Action item
The entries contain pictures, which should not appear in the copy; everything else must be reproduced exactly.

________

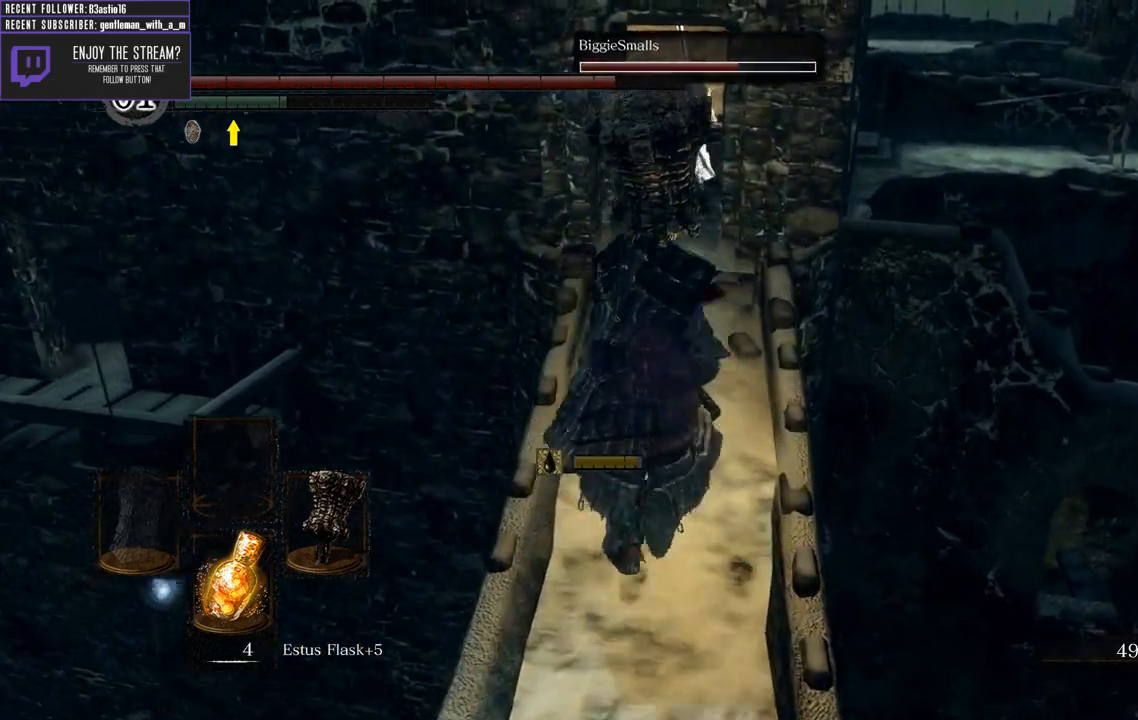
{"buttons": ["B"], "left_stick": "up", "right_stick": "center", "events": []}
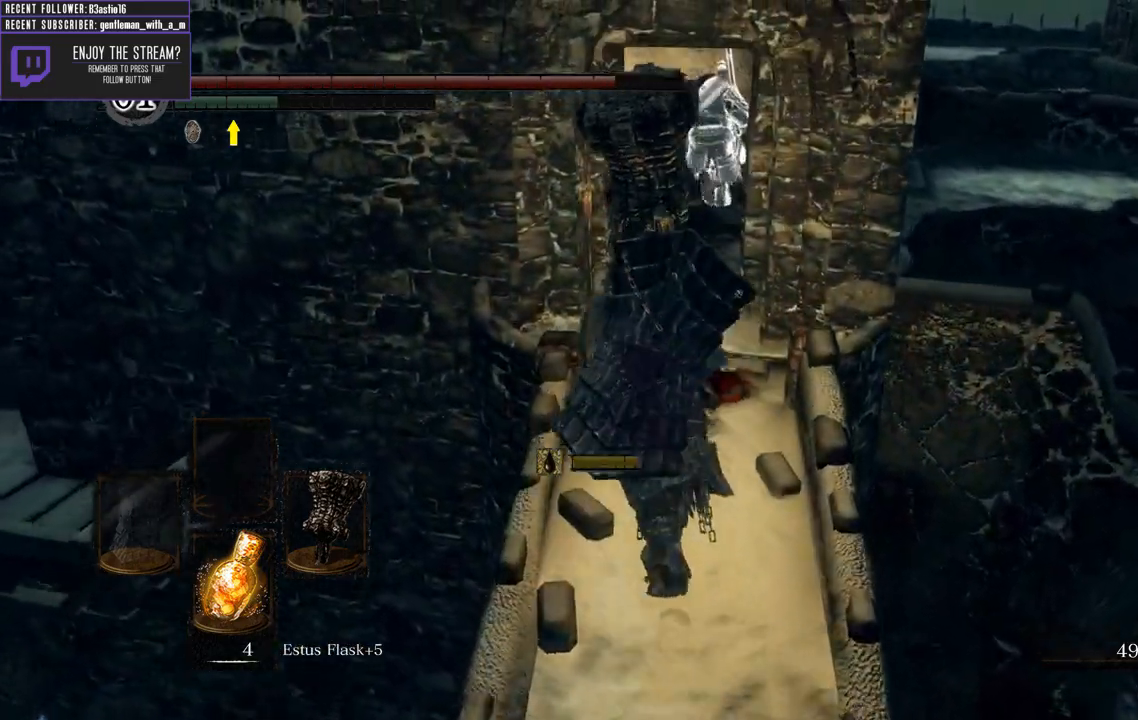
{"buttons": ["B"], "left_stick": "up", "right_stick": "center", "events": []}
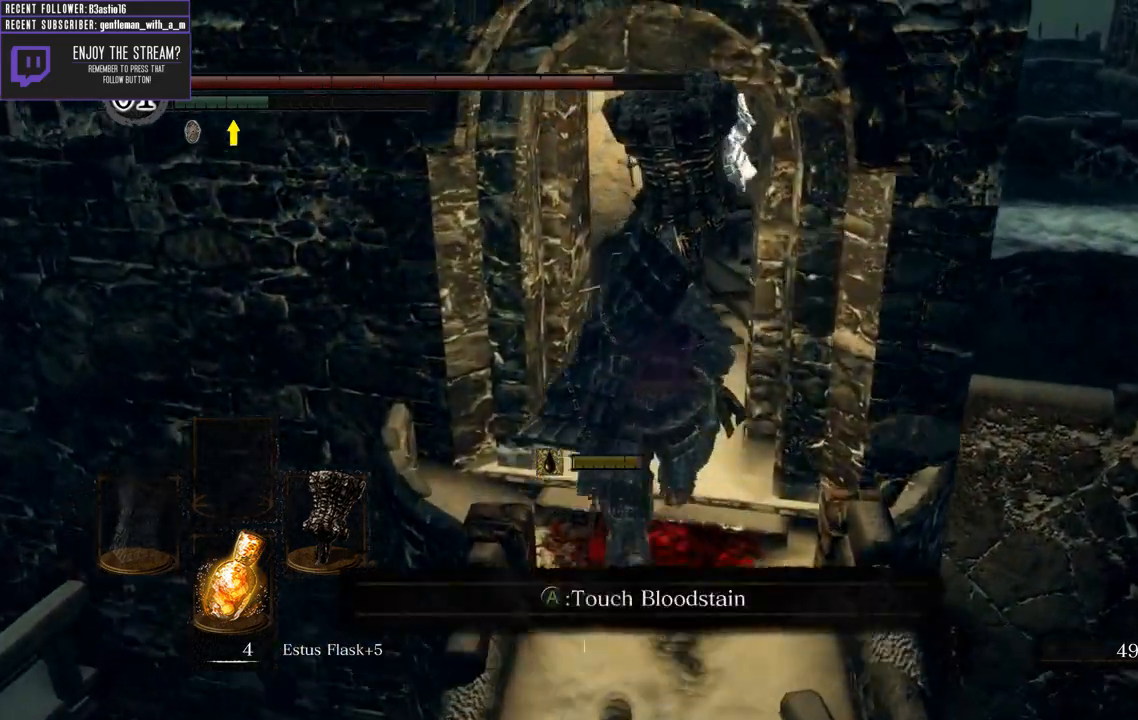
{"buttons": ["B"], "left_stick": "up", "right_stick": "center", "events": []}
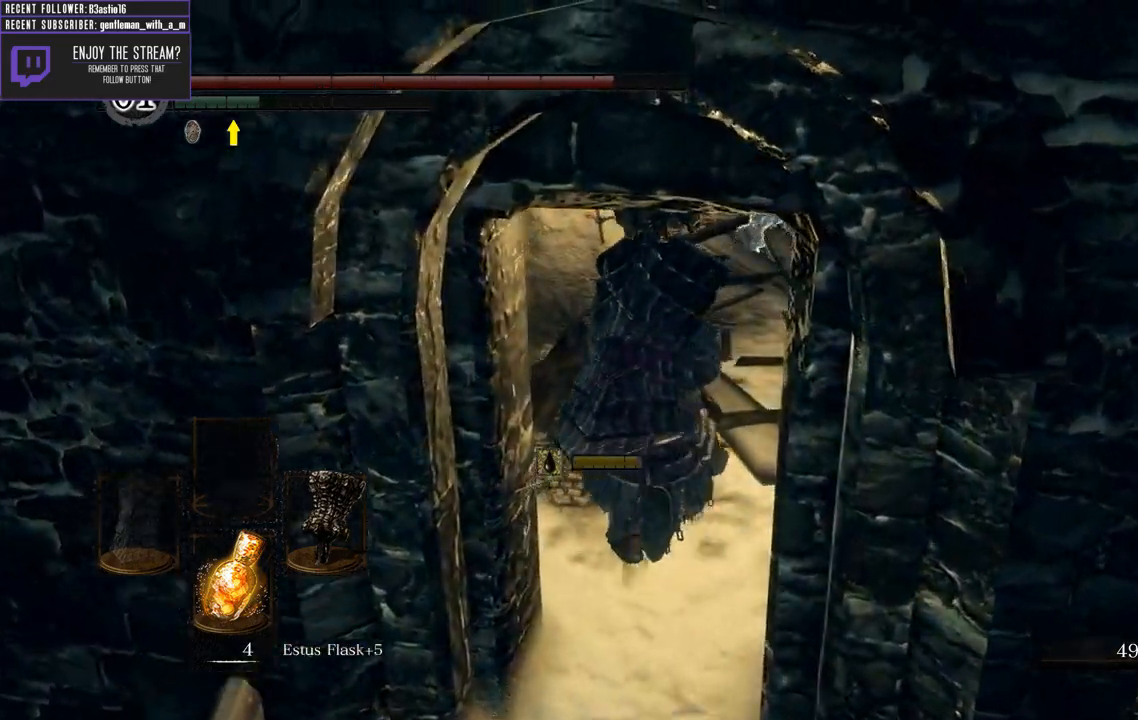
{"buttons": ["B"], "left_stick": "up", "right_stick": "left", "events": [[367, "right_stick", "left"]]}
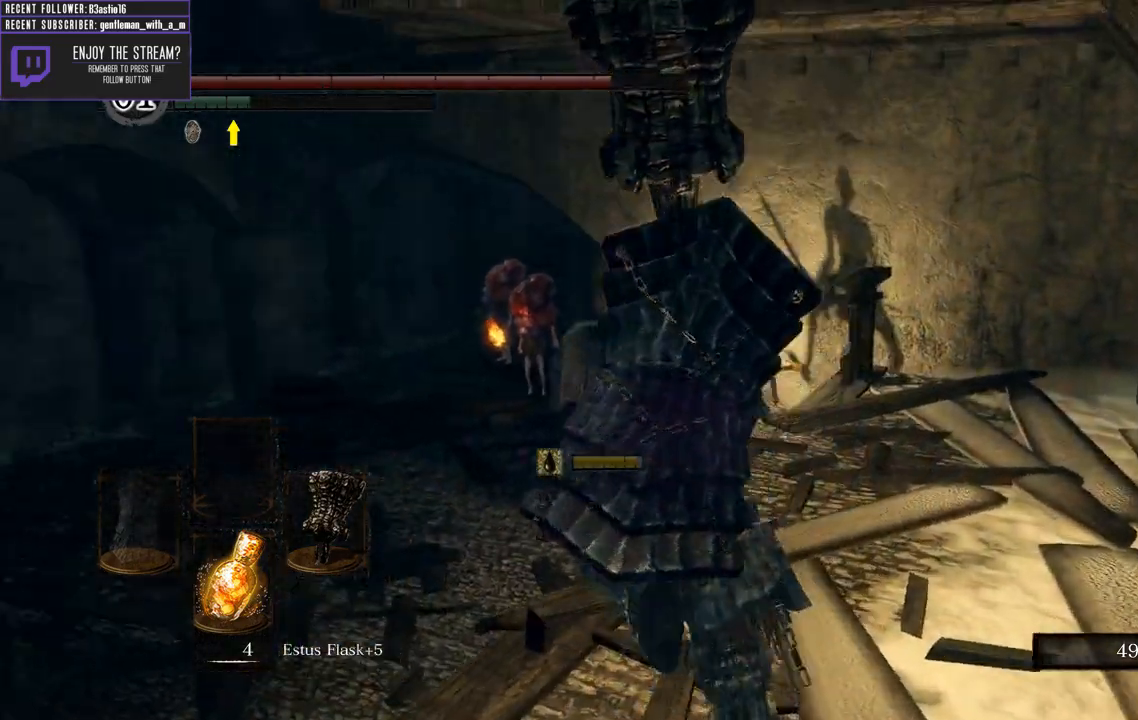
{"buttons": [], "left_stick": "up", "right_stick": "center", "events": [[300, "right_stick", "center"], [400, "B", "up"]]}
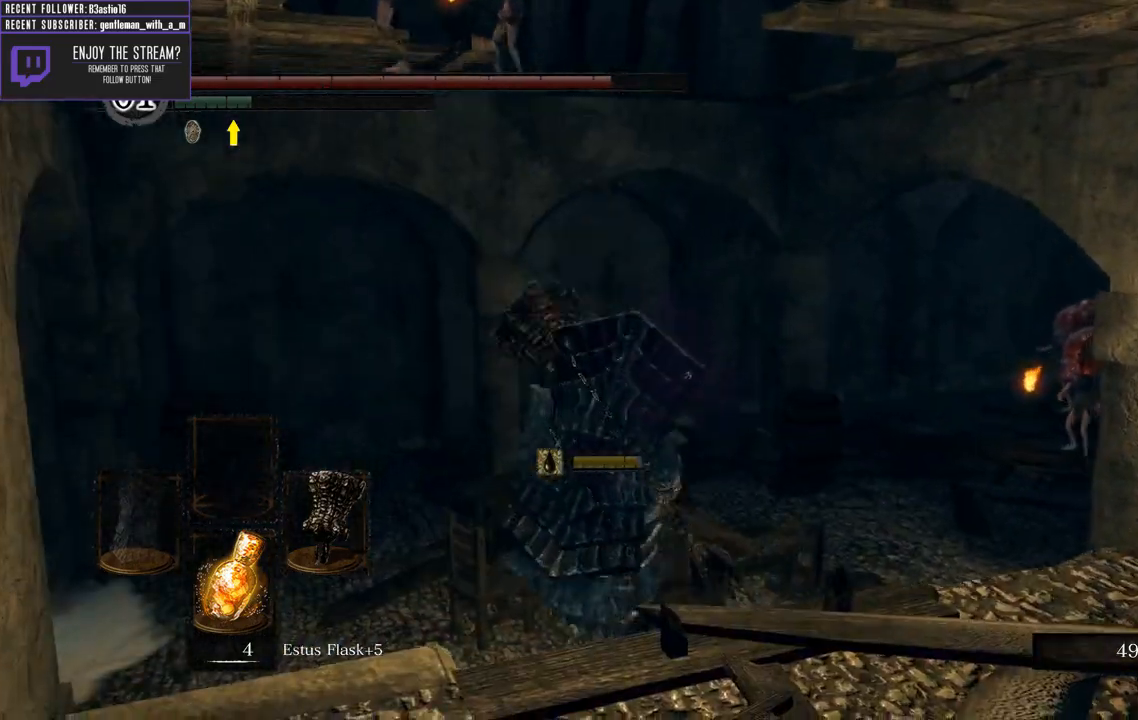
{"buttons": [], "left_stick": "up", "right_stick": "right", "events": [[350, "right_stick", "right"]]}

________

Task answer
{"buttons": ["B"], "left_stick": "up", "right_stick": "center", "events": []}
{"buttons": ["B"], "left_stick": "up", "right_stick": "center", "events": []}
{"buttons": ["B"], "left_stick": "up", "right_stick": "center", "events": []}
{"buttons": ["B"], "left_stick": "up", "right_stick": "left", "events": [[367, "right_stick", "left"]]}
{"buttons": [], "left_stick": "up", "right_stick": "center", "events": [[300, "right_stick", "center"], [400, "B", "up"]]}
{"buttons": [], "left_stick": "up", "right_stick": "right", "events": [[350, "right_stick", "right"]]}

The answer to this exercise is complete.